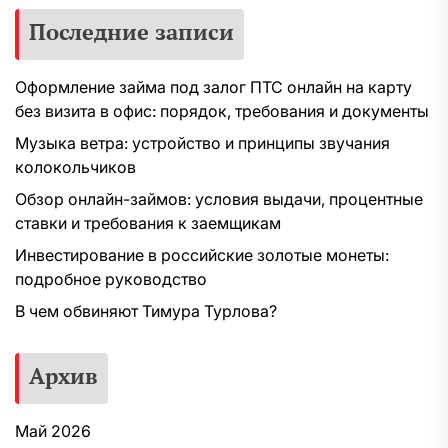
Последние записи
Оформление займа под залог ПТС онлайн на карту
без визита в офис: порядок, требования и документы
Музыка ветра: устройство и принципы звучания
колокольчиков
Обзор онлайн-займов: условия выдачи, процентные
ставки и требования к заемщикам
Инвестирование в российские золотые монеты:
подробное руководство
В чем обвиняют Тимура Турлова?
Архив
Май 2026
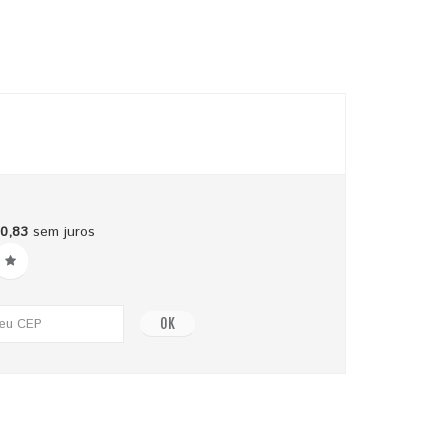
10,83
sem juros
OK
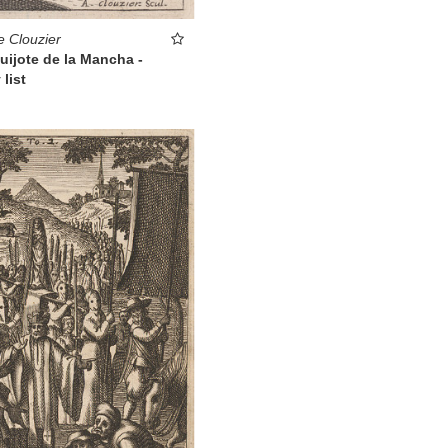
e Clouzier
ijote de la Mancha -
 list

* * *

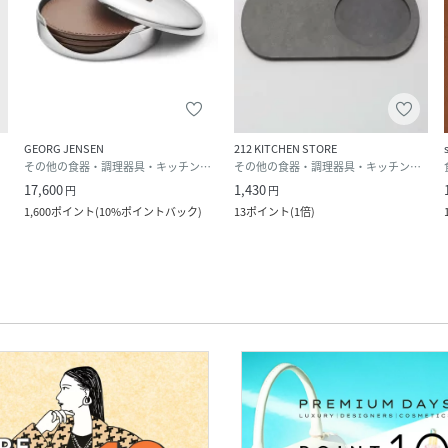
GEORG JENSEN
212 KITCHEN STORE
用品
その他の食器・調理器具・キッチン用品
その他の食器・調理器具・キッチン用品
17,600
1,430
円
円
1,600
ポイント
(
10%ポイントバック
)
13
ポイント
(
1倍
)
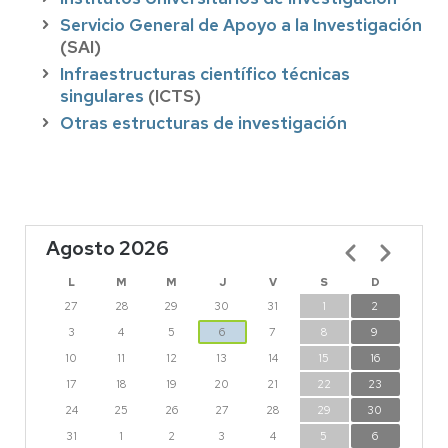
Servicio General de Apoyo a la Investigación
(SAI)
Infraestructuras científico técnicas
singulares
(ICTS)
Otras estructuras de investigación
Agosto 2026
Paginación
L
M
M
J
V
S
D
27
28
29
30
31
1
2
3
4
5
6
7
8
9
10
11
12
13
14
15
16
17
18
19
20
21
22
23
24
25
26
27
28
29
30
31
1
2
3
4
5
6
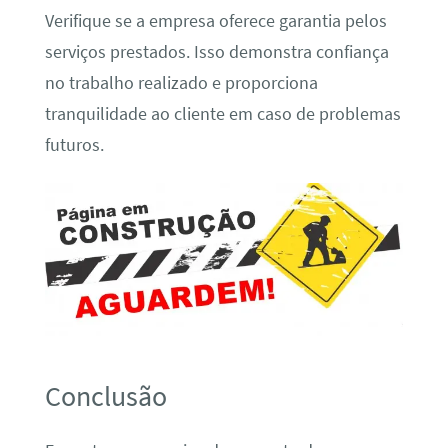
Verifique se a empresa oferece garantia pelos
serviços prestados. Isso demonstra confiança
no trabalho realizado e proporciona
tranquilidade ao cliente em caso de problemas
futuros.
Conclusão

# [HOW TO COMPLETE THIS TASK]
Pull out every line of the records that includes the string "онлайн".

# [SOLUTION FOR THIS TASK]
Оформление займа под залог ПТС онлайн на карту
Обзор онлайн-займов: условия выдачи, процентные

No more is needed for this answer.